A journey from fund raising

Back when I got my call to go into student ministry in Malmö, there was only one thing I was not too happy about: fund raising. I knew that in order to get to Malmö, I had to raise my funding. I saw this as having to put myself out there and say a few words about myself, and why people should start supporting my ministry in Malmö. I hated the thought but my calling and vision to enter into ministry, made me willing to “suffer” putting myself out there. My mindset was really that fund raising was a necessary “evil” to reach the goal of being able to minister to the students in Malmö.

I eventually got to Malmö, and started realizing that we need some practical structures in the Nordic countries, in order to make it easier to become workers in the field of student ministry. One of the first things I started considering was how to finance this kind of ministry. I played around with the ideas of how missions usually are financed in the Nordic countries, through mission organizations. But then a significant shift happened: I realized that this would probably be even more difficult, because so few actually know the whys of student ministry. There is a huge lack of knowledge and vision for what student ministry ought to be: a active work of reaching out to not-yet-believing as well as believing students on the campuses of this part of the world.

This shift made me realize that we need people to work on rising the vision for student ministry, and that fund raising is only the first level of this work. Our vision to reach the campuses of Europe is important enough that we should not stop our vision casting at the point of having covered our ministry budget. To reach all the campuses of Europe, we will need finances, yes. But we will also need so much more! We need people being interested into going into ministry, including supporting ministries. We also need churches to work with, and host our ministries. We really need to create a higher awareness of the whys of student ministry.
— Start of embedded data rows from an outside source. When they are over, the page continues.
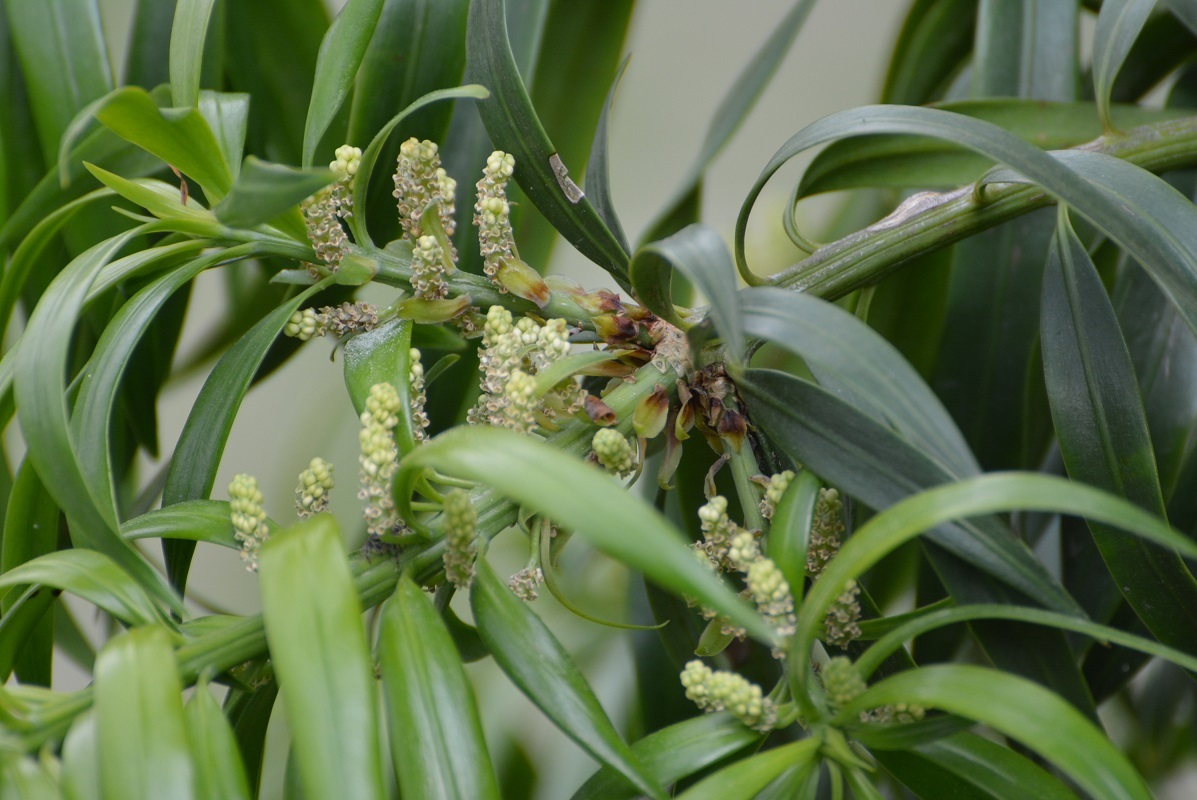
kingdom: Plantae
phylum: Tracheophyta
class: Pinopsida
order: Pinales
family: Podocarpaceae
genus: Podocarpus
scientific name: Podocarpus matudae
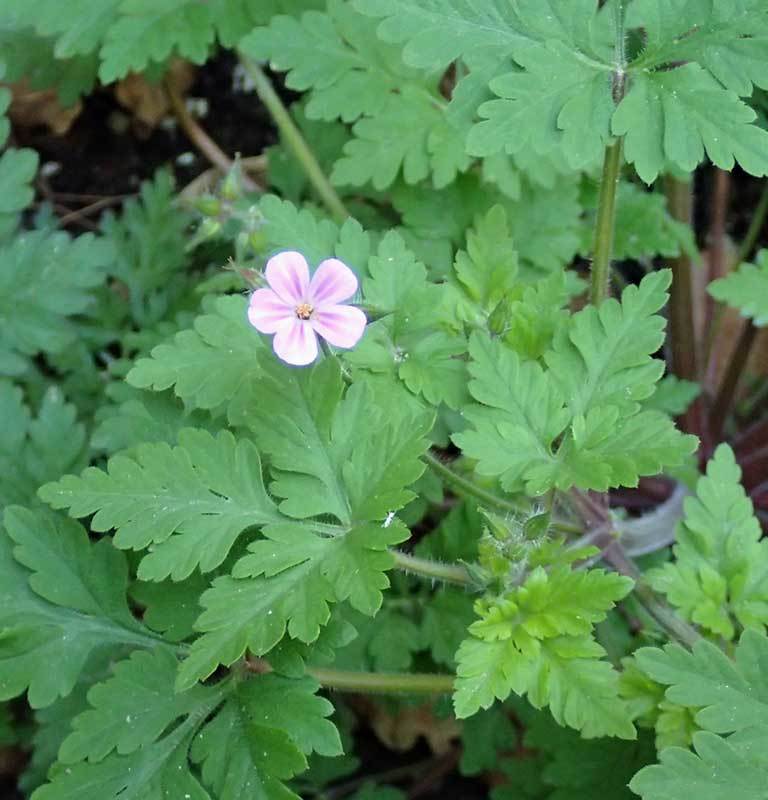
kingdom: Plantae
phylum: Tracheophyta
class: Magnoliopsida
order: Geraniales
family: Geraniaceae
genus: Geranium
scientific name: Geranium robertianum
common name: Herb-robert
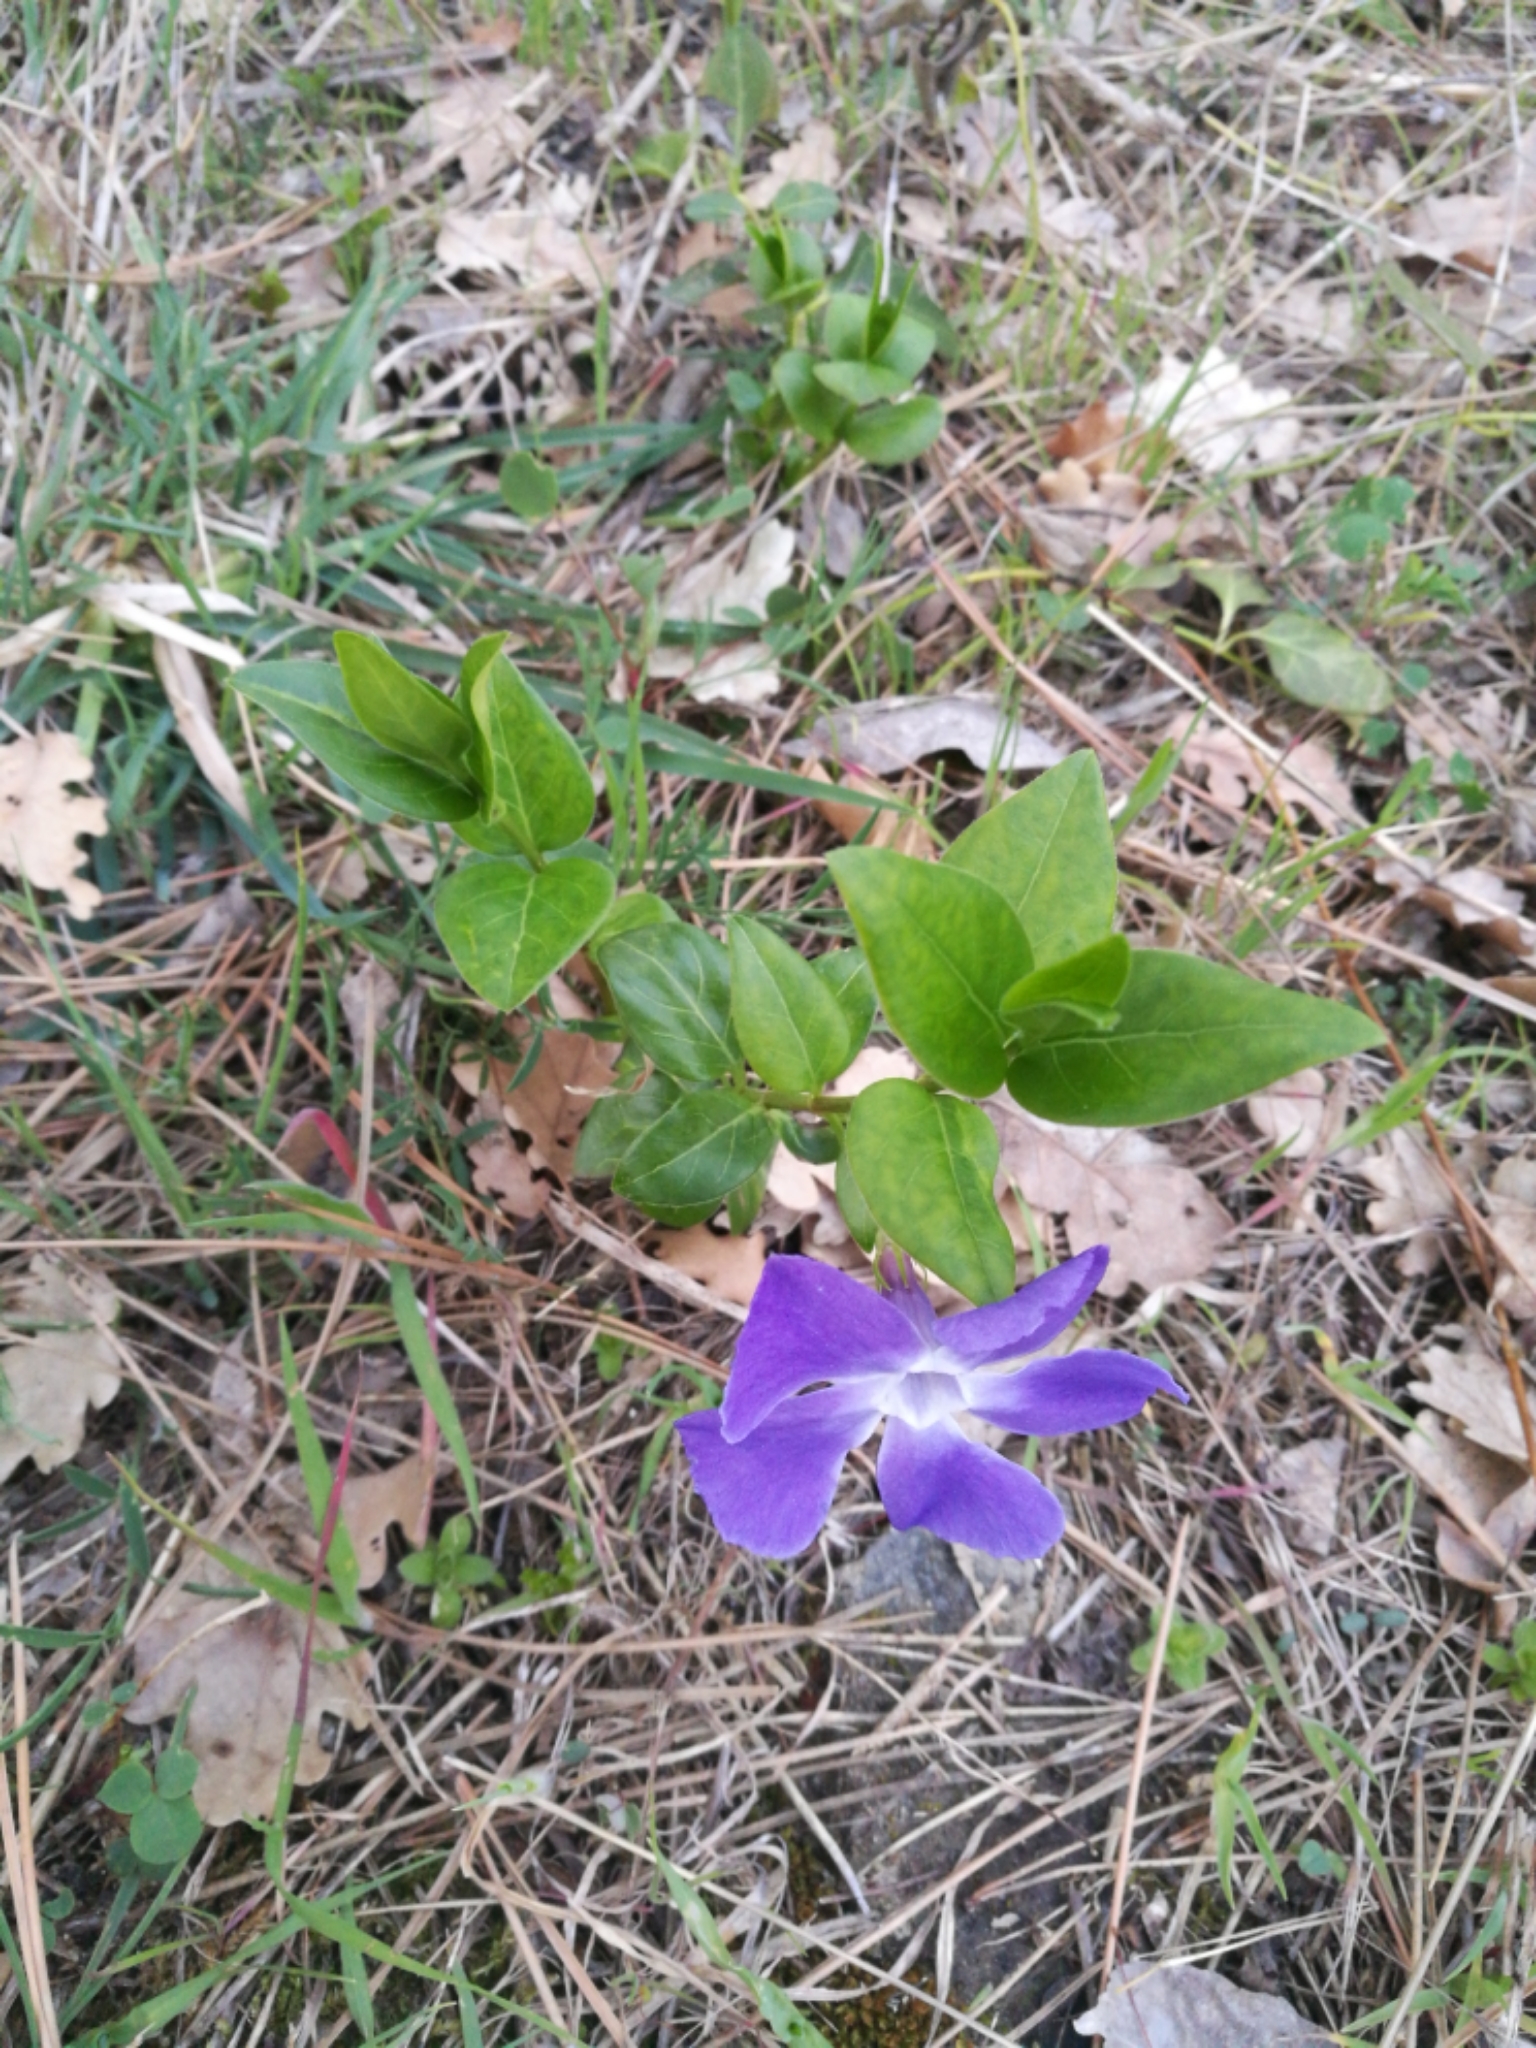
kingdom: Plantae
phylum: Tracheophyta
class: Magnoliopsida
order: Gentianales
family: Apocynaceae
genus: Vinca
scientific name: Vinca major
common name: Greater periwinkle
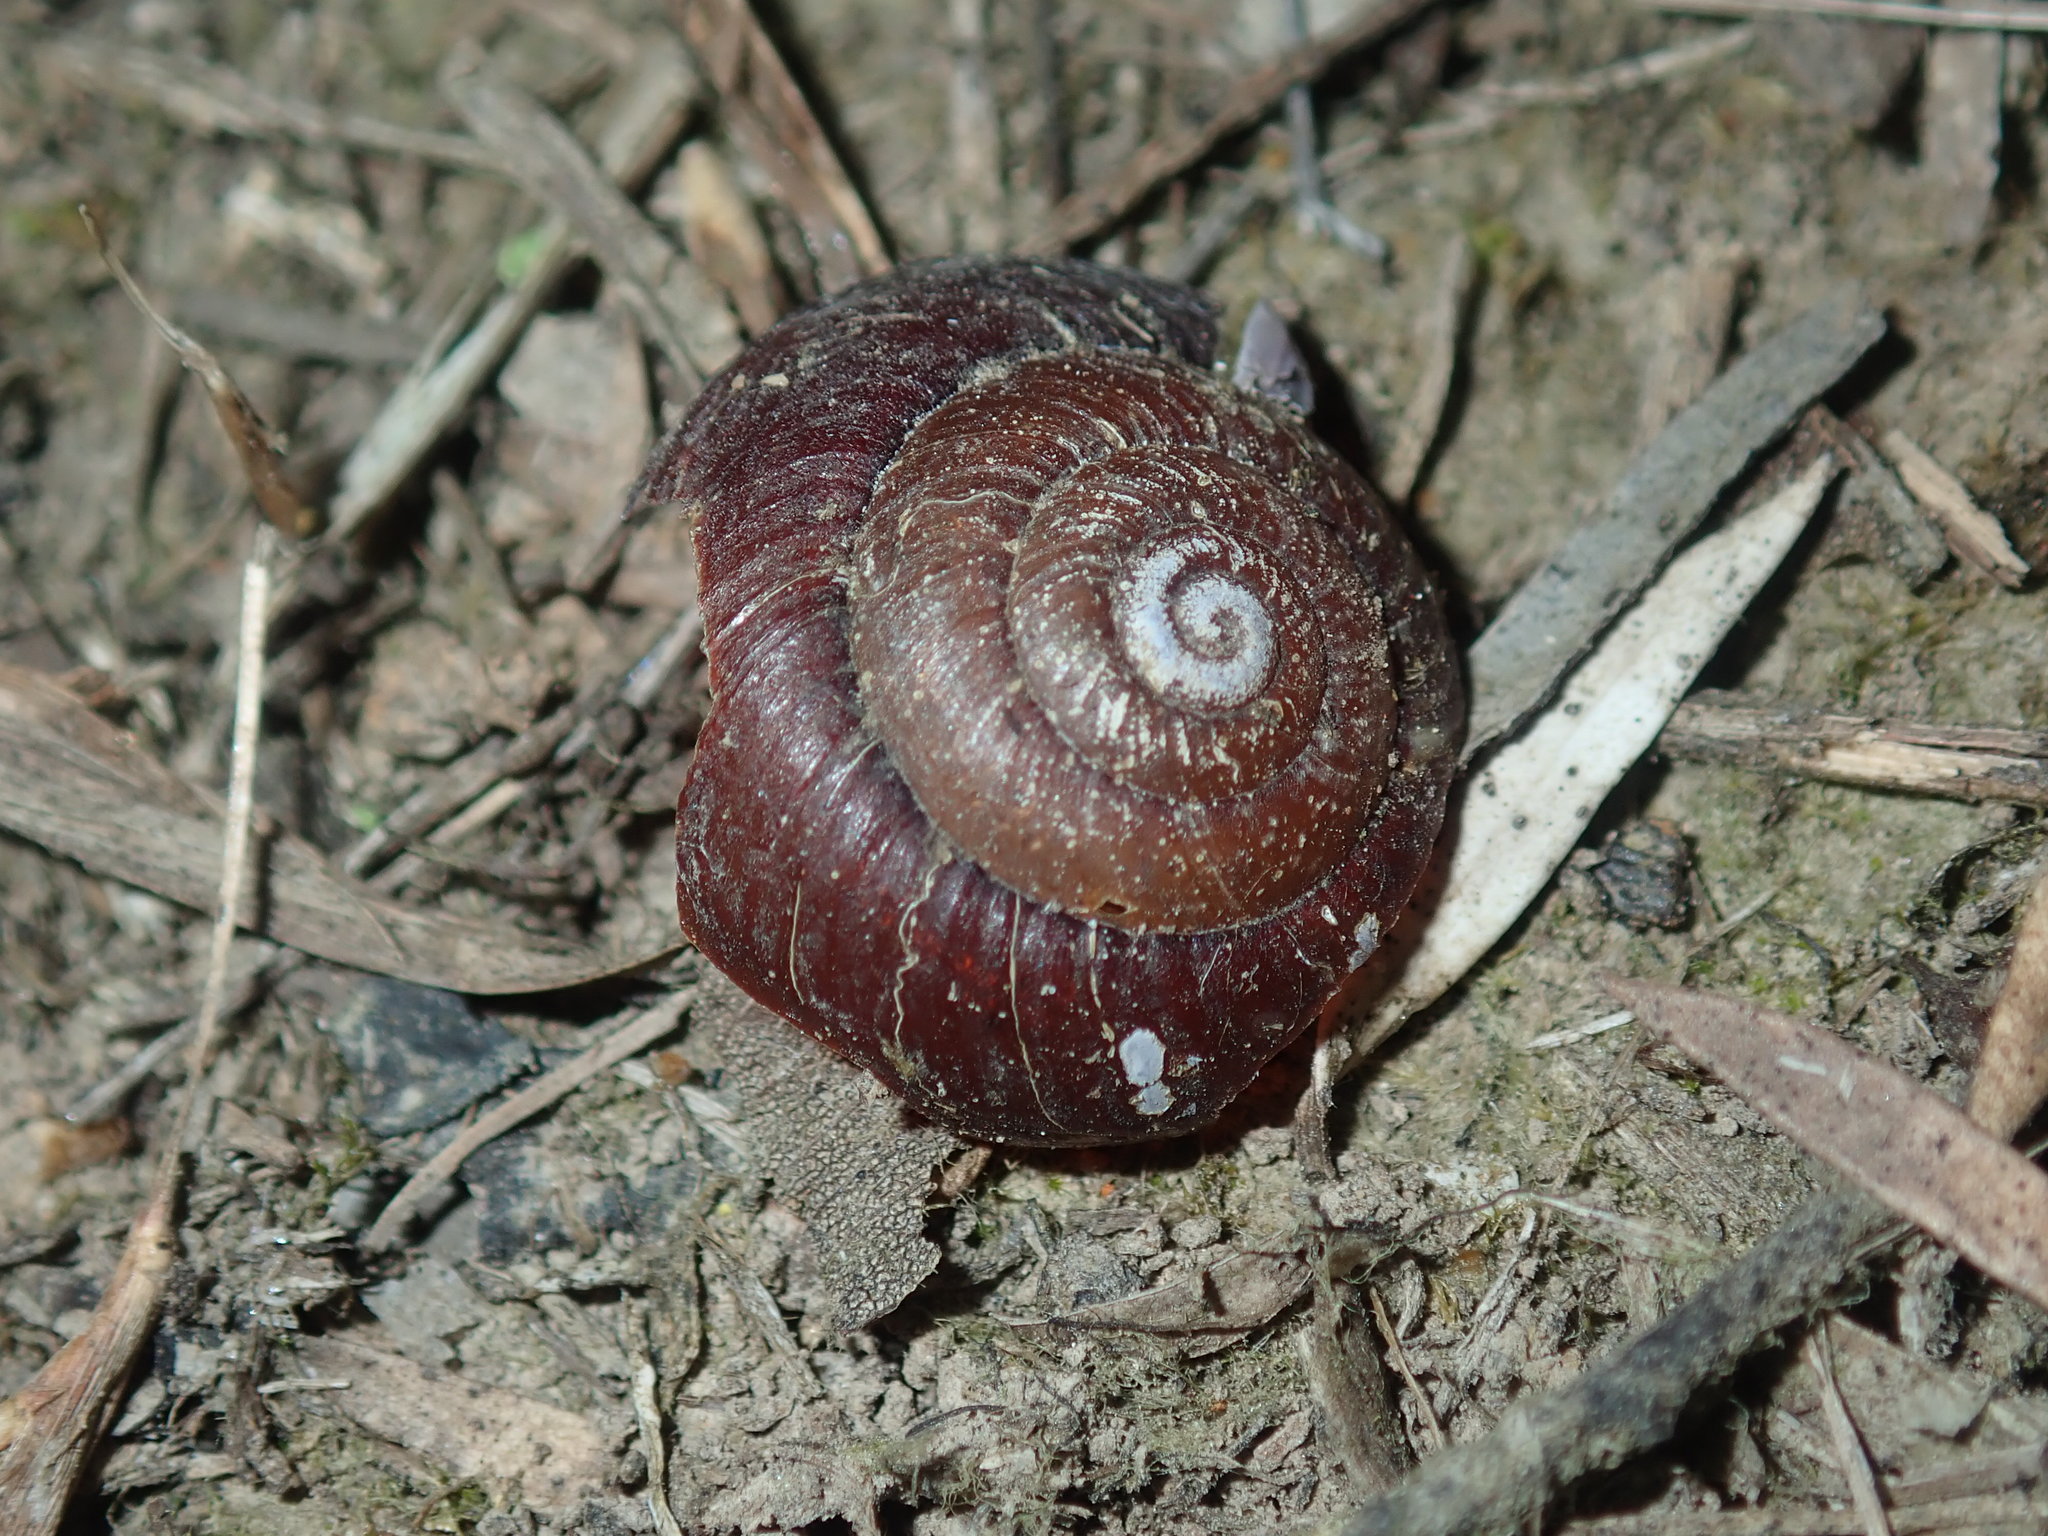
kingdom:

All this calls for the one kind of “currency” that are far more valuable that any money: Namely the currency of “vision”! Without vision, churches will not join us in our cause, nor workers, nor the church at large, nor the finances we need for our ministry. Indeed the words of Proverbs 29:18a rings true: “Where there is no vision, the people perish:” We do indeed have a vision for student ministry. Perhaps are we so eager to get into the “doing student ministry part”, that we stop telling the “why” part to people as soon as we got our finances covered?

The shift from fund raising to “vision rising”, has also resulted in a different view on the task of fund raising. Now I want to get started to do fund raising, so I can have a good excuse to tell people why student ministry is needed. I want to cast the vision to the greater church. The funds would be a bonus, enabling me to actually work in the field of the ministry I love, but the message is more important that the finances. Indeed the fund rising may end when the budget is covered, but the vision rising never should end. It should never be down prioritized during the workload of the ministry, but should be an integral part of the ministry itself.

Next time I will be fund raising for my ministry, my focus will not be on getting the funding. Rather I will focus on communicating the need to reach this people group; that our students at our campuses today are. Indeed I am tempted to do like Hudson Taylor, who never accepted an offering or gift when he had just presented the great need in China. He had found that people would give more, sometimes even themselves, if they could not at once be relieving themselves of the burden his vision had cast upon them. They would go home, pray over what they had heard, and God would speak…

I may not currently have a ministry to raise funds for, but I do have a vision that needs to be raised in the minds of the people here in the Nordic countries… Expect more from me about this!